My name is Nicholas Silverson, and I am a master’s student at the University of Maryland Center for Environmental Science. My research, funded by the National Science Foundation (NSF) INTERN program and Graduate Research Fellowship (GRF), as well as the Distributed Biological Observatory (DBO), focuses on the biodiversity, community, and population structure of ocean floor animals (benthic macrofauna) in the Pacific Arctic. As part of my project, I visited NOAA PMEL and worked alongside Matthew Galaska, a principal investigator in the PMEL Ocean Molecular Ecology (OME) group, to incorporate a genomics approach to questions of biodiversity and population structure.
I had the chance to participate in two research cruises off the coast of Alaska this past summer on the Sir Wilfrid Laurier, a Canadian Coast Guard ice-capable buoy tender, and the research vessel Sikuliaq, owned by NSF. They were truly incredible experiences; in addition to witnessing enormous flocks of seabirds, pods of whales, and the aurora, I was able to engage with scientists studying this region so affected by climate change. I worked with Matthew Galaska and my thesis advisors, Jacqueline Grebmeier and Lee Cooper, to design a sampling protocol and sampled sites in the DBO, which consists of observation sites from the northern Bering to the Beaufort Seas that document and evaluate biological changes at productive hot spots. With members of my lab group, I collected a broad range of benthic macrofauna specimens and preserved them in ethanol for later study at PMEL. We are aiming to publish underrepresented cytochrome c oxidase subunit I (COI) barcodes to the National Nucleotide Database (NCBI), which will aid other studies in the accurate identification of organisms. Additionally, for two dominant clam species (Bivalvia) and a marine worm (Polychaeta), I collected 8-15 individuals to analyze their population structure and unravel any potential open ocean barriers to dispersal between Southern (Bering Sea) and Northern (Chukchi Sea) populations. This data will complement the analysis of long-term biodiversity and environmental data collected as a part of the DBO.

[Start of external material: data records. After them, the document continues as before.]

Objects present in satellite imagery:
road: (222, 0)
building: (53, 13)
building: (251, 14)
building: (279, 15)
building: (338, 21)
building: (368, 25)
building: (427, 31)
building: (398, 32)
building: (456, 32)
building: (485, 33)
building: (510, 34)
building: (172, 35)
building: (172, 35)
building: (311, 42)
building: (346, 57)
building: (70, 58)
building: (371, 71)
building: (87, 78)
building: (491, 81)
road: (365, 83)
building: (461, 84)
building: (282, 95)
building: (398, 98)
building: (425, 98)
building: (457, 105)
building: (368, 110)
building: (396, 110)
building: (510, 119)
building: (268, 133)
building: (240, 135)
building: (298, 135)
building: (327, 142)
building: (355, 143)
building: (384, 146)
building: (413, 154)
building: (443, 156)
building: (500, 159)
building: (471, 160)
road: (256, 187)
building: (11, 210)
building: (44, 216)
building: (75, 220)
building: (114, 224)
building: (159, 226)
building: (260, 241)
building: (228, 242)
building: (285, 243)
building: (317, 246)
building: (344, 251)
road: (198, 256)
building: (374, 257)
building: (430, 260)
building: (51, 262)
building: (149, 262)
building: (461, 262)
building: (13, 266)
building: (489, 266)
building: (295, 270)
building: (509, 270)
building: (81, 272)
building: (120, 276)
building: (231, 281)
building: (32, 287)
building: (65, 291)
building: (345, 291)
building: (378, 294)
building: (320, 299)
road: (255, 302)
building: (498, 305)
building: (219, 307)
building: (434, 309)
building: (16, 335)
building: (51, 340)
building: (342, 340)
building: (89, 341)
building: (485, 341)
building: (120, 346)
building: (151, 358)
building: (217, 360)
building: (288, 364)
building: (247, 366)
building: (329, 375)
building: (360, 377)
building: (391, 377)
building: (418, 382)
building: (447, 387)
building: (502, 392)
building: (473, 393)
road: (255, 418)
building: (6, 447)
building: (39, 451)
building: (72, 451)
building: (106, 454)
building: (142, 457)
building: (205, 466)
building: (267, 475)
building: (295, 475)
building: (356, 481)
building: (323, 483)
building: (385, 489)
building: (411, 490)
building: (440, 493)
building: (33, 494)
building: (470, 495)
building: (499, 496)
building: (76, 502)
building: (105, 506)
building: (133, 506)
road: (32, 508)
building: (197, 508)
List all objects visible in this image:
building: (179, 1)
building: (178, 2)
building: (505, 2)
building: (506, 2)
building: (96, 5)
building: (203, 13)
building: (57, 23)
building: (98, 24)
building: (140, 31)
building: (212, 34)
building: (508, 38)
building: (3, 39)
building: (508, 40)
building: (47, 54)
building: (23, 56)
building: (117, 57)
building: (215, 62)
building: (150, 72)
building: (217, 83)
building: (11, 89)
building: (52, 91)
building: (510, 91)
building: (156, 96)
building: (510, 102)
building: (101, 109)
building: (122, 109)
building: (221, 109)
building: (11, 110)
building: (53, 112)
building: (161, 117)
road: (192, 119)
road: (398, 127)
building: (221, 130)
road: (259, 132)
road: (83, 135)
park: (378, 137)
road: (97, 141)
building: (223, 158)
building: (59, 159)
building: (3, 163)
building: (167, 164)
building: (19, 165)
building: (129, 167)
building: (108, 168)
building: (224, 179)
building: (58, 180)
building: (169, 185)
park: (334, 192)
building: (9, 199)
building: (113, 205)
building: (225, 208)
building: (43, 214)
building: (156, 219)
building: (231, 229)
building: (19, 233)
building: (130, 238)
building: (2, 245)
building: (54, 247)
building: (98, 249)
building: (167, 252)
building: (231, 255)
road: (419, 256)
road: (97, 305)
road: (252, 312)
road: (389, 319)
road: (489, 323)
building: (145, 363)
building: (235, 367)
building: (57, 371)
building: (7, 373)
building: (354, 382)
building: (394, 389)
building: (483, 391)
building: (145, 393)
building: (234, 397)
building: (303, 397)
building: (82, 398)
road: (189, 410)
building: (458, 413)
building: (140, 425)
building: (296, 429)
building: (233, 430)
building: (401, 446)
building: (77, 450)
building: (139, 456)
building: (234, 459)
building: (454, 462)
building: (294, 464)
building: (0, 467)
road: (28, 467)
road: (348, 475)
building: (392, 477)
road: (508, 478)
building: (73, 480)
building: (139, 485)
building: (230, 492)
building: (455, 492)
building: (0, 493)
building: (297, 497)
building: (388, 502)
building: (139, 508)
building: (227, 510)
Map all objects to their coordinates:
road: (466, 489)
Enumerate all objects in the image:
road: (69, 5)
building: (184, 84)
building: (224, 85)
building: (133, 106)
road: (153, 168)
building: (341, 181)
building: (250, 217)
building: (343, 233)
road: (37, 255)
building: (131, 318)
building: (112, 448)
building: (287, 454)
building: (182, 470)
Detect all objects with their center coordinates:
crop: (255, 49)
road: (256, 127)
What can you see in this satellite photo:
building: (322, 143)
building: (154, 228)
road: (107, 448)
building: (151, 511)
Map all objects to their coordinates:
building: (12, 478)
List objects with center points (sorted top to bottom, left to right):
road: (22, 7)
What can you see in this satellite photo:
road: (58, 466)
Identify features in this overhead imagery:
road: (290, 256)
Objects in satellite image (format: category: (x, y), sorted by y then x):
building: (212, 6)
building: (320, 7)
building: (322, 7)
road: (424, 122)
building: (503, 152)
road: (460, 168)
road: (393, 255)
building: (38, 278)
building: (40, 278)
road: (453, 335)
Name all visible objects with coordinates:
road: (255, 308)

I spent two weeks at PMEL this past December learning the methodology for DNA extraction and PCR amplification. DNA barcoding of conserved regions of mitochondrial DNA can provide accurate identifications of animals and give insights into barriers to gene flow that morphological study alone cannot provide. Despite some early challenges with low DNA quantities, we successfully extracted DNA from 120 benthic animals and amplified their DNA using a COI primer set. The DNA will be Sanger sequenced this winter, and I’ll return to PMEL for another two weeks to bioinformatically process the data and perform the associated analyses. These data will contribute to understanding how ocean floor communities are changing with warming waters and reduced sea ice, which impacts primary production and energy flow in these seasonally productive ecosystems. My experience at PMEL will form an important part of my master’s program and has been fundamental to my growth as a scientist as I have been learning important methodologies for understanding community structure and change.